Solved – SVM regression with LIBSVM and python – Expected runtime

libsvmregressionsvm

Im new to regression, but quit experienced in classification and machine learning. In Classification, the state of the art technique for classification is SVM, so the first solution I would like to use for my regression problem is an SVM one.

The regression problem im trying to solve can be described as follows:
I have one dependent variable which i would like to estimate with 100,1000,4000 independent variables respectively, and estimate the accuracy with each size. I have around 100,000 observations which Im planning to use in a 90%-10% cross validation scheme.
The generating process is probably not linear, this is why I want to use SVM regression (I will test linear kernel, though)

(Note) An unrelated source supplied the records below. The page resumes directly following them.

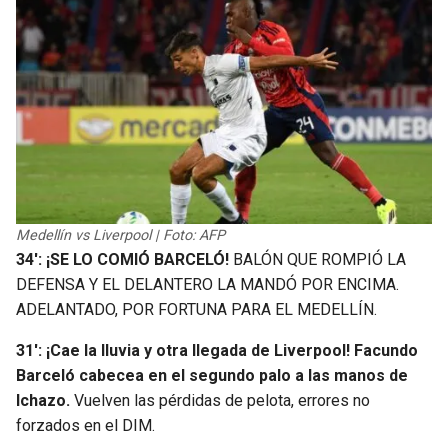
Medellín vs Liverpool | Foto: AFP
34′: ¡SE LO COMIÓ BARCELÓ!
BALÓN QUE ROMPIÓ LA
DEFENSA Y EL DELANTERO LA MANDÓ POR ENCIMA.
ADELANTADO, POR FORTUNA PARA EL MEDELLÍN.
31′: ¡Cae la lluvia y otra llegada de Liverpool! Facundo
Barceló cabecea en el segundo palo a las manos de
Ichazo.
Vuelven las pérdidas de pelota, errores no
forzados en el DIM.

Question is, before I even attempt such process, what is the expected run-time for one regression iteration with linear or RBF kernel? Can anybody give a raw estimation? Is this problem feasible in the regression world?

Best Answer

The complexity of SVM regression is similar to the complexity of SVM classification. If problems of that size are feasible for you in a classification context, they are also feasible in regression.

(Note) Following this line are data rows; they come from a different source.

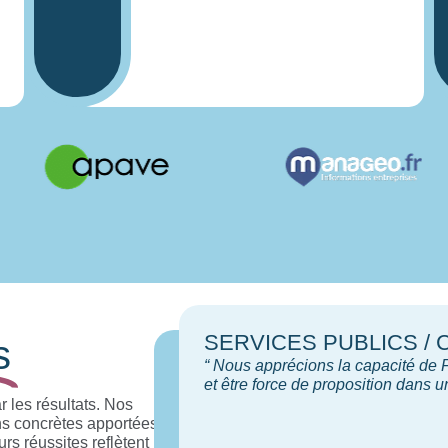
SERVICES PUBLICS / 
s
“ Nous apprécions la capacité de F
et être force de proposition dans 
 les résultats. Nos
ons concrètes apportées
rs réussites reflètent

When using a nonlinear kernel, training complexity is quadratic in terms of the number of training instances. 100k training instances is quite a lot, so I most definitely recommend trying a linear kernel first. For the linear kernel, you should consider using LIBLINEAR instead of LIBSVM (same authors, the former is made specifically for large-scale problems).

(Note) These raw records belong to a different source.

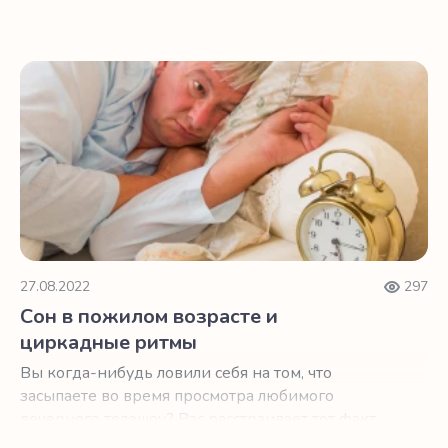
красное и в пурпурное.
Сон в пожилом возрасте и циркадные ритмы
27.08.2022
297
Сон в пожилом возрасте и
циркадные ритмы
Вы когда-нибудь ловили себя на том, что
засыпаете во время просмотра любимого
вечернего телешоу? Вас расстраивает тот факт,
что вы просыпаетесь в 4 часа утра?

The impact of the number of dimensions on training time is not very high, this is one of the advantages of kernel methods. Knowing that, you may well go for 4000 dimensions straight away. If you have 4000 dimensions, linear models are likely to perform quite well.

It is very hard to give a good estimate of the actual run time as it depends on a lot of things, related to the data and your hardware. That said, you can expect training time to be in the order of hours tens of minutes per model for LIBSVM. If you use LIBLINEAR, it will be a couple of seconds.